Splunk empowers organizations with visibility across their entire digital footprint, surfacing key risks and detecting incidents so teams — supported by automation — can respond before they become major issues.

What do accelerating reports do? ›

Report acceleration lets you speed up searches by using cached data you create ahead of time. Report acceleration is used to accelerate individual reports and is easy to set up for any transforming search or report that runs over a large dataset.

Which pivot point is best? ›

Short time frames like 1-minute, 2-minute and 5-minute are the best for pivot point indicator. This makes pivot points more preferable to day traders. Pivot point indicators are amongst the best tools when accuracy is concerned. This is because of the fact that pivot points are so widely used.

What is one significant difference between charts and PivotCharts? ›

Source data Standard charts are linked directly to worksheet cells, while PivotCharts are based on their associated PivotTable's data source. Unlike a standard chart, you cannot change the chart data range in a PivotChart's Select Data Source dialog box.

What is the basic difference between pivot and pivot table? ›

pivot_table are both reshaping tools in Pandas, but they serve different purposes. First, pivot is for basic reshaping and requires unique index-column combinations without aggregation capabilities. On the other hand, pivot_table is designed for advanced reshaping.

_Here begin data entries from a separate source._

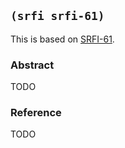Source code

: ## `(srfi srfi-61)`

This is based on [SRFI-61](https://srfi.schemers.org/srfi-61/).

### Abstract

TODO

### Reference

TODO
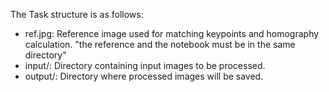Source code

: 

The Task structure is as follows:
- ref.jpg: Reference image used for matching keypoints and homography calculation. "the reference and the notebook must be in the same directory"
- input/: Directory containing input images to be processed.
- output/: Directory where processed images will be saved.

What is tstats in Splunk? ›

Similar to the stats command, tstats will perform statistical queries on indexed fields in tsidx files. Significant search performance is gained when using the tstats command, however, you are limited to the fields in indexed data, tscollect data, or accelerated data models.

How do you accelerate data models in Splunk? ›

Enable data model acceleration

In Splunk Web, go to Apps > Manage Apps. Click on Set up in the row for Splunk Common Information Model. Click on the Settings tab. Select a data model that you want to accelerate.

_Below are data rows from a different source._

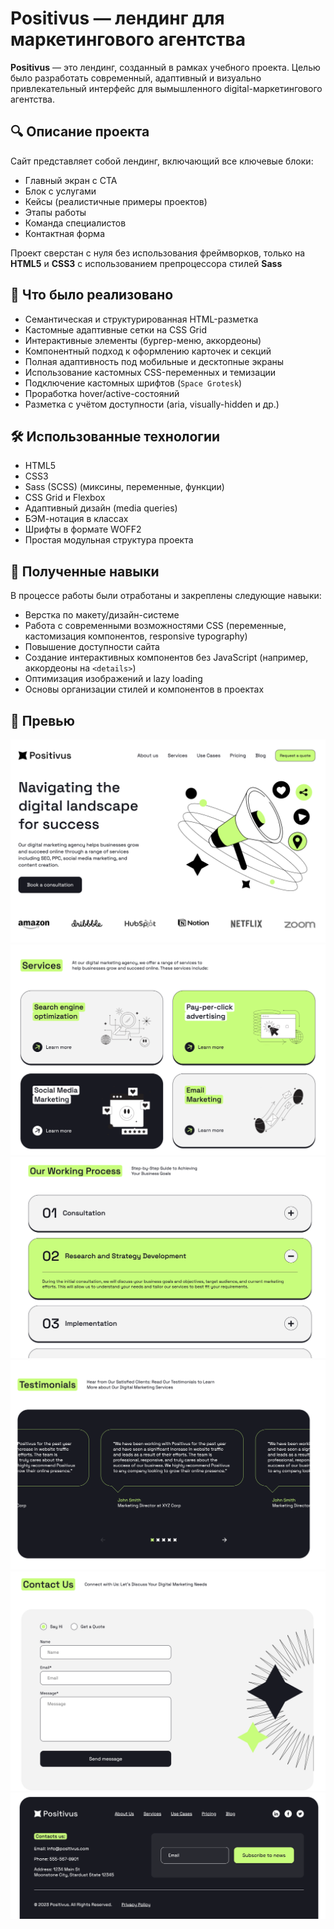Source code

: # Positivus —  лендинг для маркетингового агентства

**Positivus** — это лендинг, созданный в рамках учебного проекта. Целью было разработать современный, адаптивный и визуально привлекательный интерфейс для вымышленного digital-маркетингового агентства.

## 🔍 Описание проекта

Сайт представляет собой лендинг, включающий все ключевые блоки:  
- Главный экран с CTA
- Блок с услугами  
- Кейсы (реалистичные примеры проектов)  
- Этапы работы  
- Команда специалистов  
- Контактная форма  

Проект сверстан с нуля без использования фреймворков, только на **HTML5** и **CSS3** с использованием препроцессора стилей **Sass**

## 🚀 Что было реализовано

- Семантическая и структурированная HTML-разметка  
- Кастомные адаптивные сетки на CSS Grid  
- Интерактивные элементы (бургер-меню, аккордеоны)  
- Компонентный подход к оформлению карточек и секций  
- Полная адаптивность под мобильные и десктопные экраны  
- Использование кастомных CSS-переменных и темизации  
- Подключение кастомных шрифтов (`Space Grotesk`)  
- Проработка hover/active-состояний  
- Разметка с учётом доступности (aria, visually-hidden и др.)

## 🛠 Использованные технологии

- HTML5  
- CSS3
- Sass (SCSS) (миксины, переменные, функции)
- CSS Grid и Flexbox  
- Адаптивный дизайн (media queries)  
- БЭМ-нотация в классах  
- Шрифты в формате WOFF2  
- Простая модульная структура проекта

## 🧠 Полученные навыки

В процессе работы были отработаны и закреплены следующие навыки:

- Верстка по макету/дизайн-системе  
- Работа с современными возможностями CSS (переменные, кастомизация компонентов, responsive typography)  
- Повышение доступности сайта  
- Создание интерактивных компонентов без JavaScript (например, аккордеоны на `<details>`)  
- Оптимизация изображений и lazy loading  
- Основы организации стилей и компонентов в проектах

## 📸 Превью

![](screenshot-1.png)
![](screenshot-2.png)
![](screenshot-3.png)
![](screenshot-4.png)
![](screenshot-5.png)
![](screenshot-6.png)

What is acceleration in Splunk? ›

Data model acceleration is a tool that you can use to speed up data models that represent extremely large datasets. After acceleration, pivots based on accelerated data model datasets complete quicker than they did before, as do reports and dashboard panels that are based on those pivots.

What is the difference between z-test and t test ap stats? ›

A z-test is used to test a Null Hypothesis if the population variance is known, or if the sample size is larger than 30, for an unknown population variance. A t-test is used when the sample size is less than 30 and the population variance is unknown.

Is test statistic the same as t? ›

T-value is what statisticians refer to as a test statistic, and it is calculated from your sample data during hypothesis tests. It is then used to compare your data to what is expected under s.c. null hypothesis.

What does stats mean in Splunk? ›

The SPL2 stats command calculates aggregate statistics, such as average, count, and sum, over the incoming search results set. This is similar to SQL aggregation. If the stats command is used without a BY clause, only one row is returned, which is the aggregation over the entire incoming result set.

What is the difference between stats and statistics? ›

A statistic is the descriptor of a set of sample data. Statistics is the broader concept of the process of designing, comparing, interpreting, and analyzing data.

Top Articles
Latest Posts
Article information

Author: Melvina Ondricka

Last Updated:

Views: 5466

Rating: 4.8 / 5 (48 voted)

Reviews: 95% of readers found this page helpful

Author information

Name: Melvina Ondricka

Birthday: 2000-12-23

Address: Suite 382 139 Shaniqua Locks, Paulaborough, UT 90498

Phone: +636383657021

Job: Dynamic Government Specialist

Hobby: Kite flying, Watching movies, Knitting, Model building, Reading, Wood carving, Paintball

Introduction: My name is Melvina Ondricka, I am a helpful, fancy, friendly, innocent, outstanding, courageous, thoughtful person who loves writing and wants to share my knowledge and understanding with you.